--- Raw data Enclosed Below ---

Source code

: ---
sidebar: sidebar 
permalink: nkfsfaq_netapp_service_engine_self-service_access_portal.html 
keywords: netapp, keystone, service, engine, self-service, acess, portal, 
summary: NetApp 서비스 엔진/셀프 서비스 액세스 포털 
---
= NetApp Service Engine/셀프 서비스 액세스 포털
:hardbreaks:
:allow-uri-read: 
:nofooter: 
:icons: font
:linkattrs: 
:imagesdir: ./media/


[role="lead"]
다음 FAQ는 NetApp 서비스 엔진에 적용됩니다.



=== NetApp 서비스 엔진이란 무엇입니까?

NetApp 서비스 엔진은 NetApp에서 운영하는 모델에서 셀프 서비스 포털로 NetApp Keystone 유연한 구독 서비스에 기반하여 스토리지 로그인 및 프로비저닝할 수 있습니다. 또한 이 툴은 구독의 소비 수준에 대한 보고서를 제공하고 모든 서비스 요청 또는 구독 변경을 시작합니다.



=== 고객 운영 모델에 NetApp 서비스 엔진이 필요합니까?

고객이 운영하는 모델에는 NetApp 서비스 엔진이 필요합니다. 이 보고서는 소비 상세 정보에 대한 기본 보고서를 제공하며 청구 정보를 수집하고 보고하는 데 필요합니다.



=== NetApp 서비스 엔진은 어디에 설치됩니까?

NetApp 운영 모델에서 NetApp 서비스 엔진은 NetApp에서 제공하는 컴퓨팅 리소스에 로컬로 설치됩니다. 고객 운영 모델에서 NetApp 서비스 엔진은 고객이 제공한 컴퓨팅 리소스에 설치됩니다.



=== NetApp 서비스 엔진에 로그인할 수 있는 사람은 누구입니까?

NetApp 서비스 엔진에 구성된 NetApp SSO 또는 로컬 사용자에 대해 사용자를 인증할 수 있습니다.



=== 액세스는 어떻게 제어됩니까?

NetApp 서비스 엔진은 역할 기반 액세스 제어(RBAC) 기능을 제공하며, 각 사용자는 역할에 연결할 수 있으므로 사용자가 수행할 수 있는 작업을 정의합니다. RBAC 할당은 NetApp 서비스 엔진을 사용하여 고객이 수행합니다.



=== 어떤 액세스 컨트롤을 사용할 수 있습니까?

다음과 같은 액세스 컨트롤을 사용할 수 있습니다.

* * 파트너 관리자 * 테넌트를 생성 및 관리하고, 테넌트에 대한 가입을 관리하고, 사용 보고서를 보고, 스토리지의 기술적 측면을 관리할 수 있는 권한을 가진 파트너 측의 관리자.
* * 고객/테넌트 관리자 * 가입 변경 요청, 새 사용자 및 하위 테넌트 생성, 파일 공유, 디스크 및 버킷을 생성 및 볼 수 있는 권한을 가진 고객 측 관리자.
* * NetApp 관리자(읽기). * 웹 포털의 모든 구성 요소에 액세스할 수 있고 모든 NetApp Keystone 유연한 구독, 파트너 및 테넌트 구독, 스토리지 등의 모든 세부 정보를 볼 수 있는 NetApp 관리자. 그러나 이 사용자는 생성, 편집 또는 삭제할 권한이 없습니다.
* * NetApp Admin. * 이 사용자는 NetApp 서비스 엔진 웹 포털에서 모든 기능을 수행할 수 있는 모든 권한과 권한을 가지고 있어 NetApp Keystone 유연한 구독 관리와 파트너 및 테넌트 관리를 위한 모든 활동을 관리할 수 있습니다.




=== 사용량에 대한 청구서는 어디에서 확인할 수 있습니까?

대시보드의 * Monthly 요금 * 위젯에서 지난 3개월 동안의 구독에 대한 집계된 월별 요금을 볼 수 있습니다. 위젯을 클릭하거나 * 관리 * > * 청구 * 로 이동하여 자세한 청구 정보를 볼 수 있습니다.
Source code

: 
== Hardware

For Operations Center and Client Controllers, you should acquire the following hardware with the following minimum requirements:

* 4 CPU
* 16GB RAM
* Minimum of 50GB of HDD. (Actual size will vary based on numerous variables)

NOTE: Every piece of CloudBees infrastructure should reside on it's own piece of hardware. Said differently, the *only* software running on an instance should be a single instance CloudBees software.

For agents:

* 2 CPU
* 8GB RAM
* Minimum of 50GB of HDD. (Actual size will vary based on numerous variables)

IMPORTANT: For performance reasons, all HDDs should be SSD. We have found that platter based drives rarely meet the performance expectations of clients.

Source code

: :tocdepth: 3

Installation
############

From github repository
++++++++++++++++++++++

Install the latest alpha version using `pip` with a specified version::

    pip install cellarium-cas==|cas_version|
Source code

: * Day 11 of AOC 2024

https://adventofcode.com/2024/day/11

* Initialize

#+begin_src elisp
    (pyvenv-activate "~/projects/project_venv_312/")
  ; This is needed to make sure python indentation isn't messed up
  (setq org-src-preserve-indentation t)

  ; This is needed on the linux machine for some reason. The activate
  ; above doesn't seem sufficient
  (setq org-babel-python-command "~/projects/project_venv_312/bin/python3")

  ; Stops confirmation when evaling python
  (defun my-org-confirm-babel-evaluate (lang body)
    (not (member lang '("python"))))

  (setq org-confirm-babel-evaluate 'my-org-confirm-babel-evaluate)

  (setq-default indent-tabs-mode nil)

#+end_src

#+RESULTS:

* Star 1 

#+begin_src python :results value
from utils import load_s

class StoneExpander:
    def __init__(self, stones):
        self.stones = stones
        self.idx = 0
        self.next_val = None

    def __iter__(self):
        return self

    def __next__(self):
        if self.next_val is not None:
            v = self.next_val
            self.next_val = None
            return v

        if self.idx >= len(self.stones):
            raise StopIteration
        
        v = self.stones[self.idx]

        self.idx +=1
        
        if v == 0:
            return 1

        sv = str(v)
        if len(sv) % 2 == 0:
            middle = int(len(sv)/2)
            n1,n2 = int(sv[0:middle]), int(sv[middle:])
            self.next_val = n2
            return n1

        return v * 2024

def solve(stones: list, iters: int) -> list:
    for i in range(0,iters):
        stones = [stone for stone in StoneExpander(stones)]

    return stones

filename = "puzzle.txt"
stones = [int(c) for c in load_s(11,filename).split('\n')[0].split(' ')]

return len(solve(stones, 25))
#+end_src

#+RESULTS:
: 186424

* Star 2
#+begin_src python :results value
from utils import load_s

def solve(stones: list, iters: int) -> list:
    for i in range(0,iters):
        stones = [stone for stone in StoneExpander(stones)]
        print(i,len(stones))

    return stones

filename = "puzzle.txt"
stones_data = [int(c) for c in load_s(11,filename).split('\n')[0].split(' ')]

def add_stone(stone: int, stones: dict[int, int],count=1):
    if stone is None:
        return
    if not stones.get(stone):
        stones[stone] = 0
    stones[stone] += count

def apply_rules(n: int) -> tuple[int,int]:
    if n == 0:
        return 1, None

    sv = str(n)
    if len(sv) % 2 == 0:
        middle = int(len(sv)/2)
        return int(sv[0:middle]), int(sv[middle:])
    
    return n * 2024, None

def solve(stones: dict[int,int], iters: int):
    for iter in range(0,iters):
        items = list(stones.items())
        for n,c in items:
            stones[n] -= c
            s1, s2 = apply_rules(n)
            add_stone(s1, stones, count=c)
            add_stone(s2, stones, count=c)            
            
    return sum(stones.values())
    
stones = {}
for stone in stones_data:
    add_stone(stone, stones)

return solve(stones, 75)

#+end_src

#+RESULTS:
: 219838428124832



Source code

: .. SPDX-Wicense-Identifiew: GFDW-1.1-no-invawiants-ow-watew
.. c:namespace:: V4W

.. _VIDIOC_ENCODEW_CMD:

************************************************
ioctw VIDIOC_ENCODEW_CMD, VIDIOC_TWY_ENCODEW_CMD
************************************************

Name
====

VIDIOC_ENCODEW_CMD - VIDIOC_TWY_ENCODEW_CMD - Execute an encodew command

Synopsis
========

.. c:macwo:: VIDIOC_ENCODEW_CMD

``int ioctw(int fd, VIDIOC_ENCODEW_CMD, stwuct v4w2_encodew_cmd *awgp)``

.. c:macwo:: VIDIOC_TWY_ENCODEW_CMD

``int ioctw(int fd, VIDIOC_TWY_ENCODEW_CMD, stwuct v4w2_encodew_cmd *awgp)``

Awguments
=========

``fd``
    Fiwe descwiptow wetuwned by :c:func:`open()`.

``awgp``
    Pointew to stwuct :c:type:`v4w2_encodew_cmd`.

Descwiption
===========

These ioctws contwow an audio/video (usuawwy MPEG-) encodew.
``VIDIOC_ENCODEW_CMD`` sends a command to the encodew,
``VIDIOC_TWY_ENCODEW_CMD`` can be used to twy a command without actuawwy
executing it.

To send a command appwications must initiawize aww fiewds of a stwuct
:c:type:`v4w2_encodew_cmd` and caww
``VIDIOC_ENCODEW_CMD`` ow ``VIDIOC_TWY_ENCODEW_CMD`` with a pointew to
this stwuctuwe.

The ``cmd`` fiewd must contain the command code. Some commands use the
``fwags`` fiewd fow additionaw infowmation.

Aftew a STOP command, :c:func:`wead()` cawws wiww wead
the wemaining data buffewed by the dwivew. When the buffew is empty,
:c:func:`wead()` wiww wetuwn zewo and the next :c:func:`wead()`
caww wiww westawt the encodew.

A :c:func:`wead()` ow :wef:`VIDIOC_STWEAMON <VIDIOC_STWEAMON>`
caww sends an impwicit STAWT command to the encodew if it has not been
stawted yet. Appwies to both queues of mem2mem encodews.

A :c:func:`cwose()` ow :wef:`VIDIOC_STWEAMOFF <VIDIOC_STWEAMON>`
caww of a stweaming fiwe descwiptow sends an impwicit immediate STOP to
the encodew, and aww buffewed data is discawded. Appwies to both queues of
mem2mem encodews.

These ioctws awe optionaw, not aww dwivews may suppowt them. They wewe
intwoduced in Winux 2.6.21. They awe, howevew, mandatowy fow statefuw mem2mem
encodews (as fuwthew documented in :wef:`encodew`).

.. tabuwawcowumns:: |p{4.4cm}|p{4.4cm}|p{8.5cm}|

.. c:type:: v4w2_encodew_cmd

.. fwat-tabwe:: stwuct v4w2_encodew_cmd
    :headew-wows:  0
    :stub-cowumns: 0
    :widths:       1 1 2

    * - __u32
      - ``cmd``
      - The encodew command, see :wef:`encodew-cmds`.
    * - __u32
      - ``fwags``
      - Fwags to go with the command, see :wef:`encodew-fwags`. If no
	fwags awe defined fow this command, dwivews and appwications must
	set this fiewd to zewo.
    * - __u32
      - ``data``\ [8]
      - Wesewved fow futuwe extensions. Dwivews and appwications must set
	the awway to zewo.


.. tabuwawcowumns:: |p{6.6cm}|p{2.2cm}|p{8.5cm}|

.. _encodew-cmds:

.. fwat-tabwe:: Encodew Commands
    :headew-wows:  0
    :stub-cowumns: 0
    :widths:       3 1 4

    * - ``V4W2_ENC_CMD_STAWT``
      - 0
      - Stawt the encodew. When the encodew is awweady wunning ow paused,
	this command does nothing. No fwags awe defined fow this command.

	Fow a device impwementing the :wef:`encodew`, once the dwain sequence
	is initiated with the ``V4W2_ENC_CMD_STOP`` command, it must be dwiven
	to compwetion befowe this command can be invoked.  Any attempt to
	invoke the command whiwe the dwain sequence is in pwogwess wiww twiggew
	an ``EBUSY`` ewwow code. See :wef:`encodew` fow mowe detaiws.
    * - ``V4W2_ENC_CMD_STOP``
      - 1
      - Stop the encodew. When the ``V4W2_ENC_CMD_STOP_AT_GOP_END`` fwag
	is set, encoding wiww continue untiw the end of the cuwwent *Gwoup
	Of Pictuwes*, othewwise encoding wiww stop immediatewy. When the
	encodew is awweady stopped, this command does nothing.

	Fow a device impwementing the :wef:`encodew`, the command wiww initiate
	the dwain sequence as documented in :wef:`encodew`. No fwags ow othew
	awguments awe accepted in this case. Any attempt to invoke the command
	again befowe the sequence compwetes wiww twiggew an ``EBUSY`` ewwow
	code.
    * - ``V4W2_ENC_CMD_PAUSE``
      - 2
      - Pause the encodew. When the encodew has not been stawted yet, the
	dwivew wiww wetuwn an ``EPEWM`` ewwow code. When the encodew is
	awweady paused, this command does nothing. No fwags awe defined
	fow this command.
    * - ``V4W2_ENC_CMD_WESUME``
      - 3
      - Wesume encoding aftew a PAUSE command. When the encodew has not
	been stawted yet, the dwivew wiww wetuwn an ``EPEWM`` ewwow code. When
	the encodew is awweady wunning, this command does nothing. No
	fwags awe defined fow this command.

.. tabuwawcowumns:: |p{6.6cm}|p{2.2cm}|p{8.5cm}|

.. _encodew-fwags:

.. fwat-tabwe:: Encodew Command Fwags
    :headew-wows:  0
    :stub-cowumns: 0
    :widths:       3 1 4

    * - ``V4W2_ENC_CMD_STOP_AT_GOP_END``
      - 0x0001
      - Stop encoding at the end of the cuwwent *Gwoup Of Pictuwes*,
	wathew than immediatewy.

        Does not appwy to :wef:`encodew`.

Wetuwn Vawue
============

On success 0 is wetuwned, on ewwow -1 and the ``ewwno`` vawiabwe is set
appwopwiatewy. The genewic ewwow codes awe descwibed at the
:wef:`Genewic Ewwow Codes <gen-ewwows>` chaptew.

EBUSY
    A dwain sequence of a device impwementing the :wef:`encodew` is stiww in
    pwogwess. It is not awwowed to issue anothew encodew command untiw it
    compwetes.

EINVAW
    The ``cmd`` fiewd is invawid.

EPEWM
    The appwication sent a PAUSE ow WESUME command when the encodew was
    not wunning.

--- End of Enclosed Raw data ---

> [Exercise] Look through the entries above; find each line with the word "defined" and copy it.

> [Solved problem]
	fwags awe defined fow this command, dwivews and appwications must
	this command does nothing. No fwags awe defined fow this command.
	awweady paused, this command does nothing. No fwags awe defined
	fwags awe defined fow this command.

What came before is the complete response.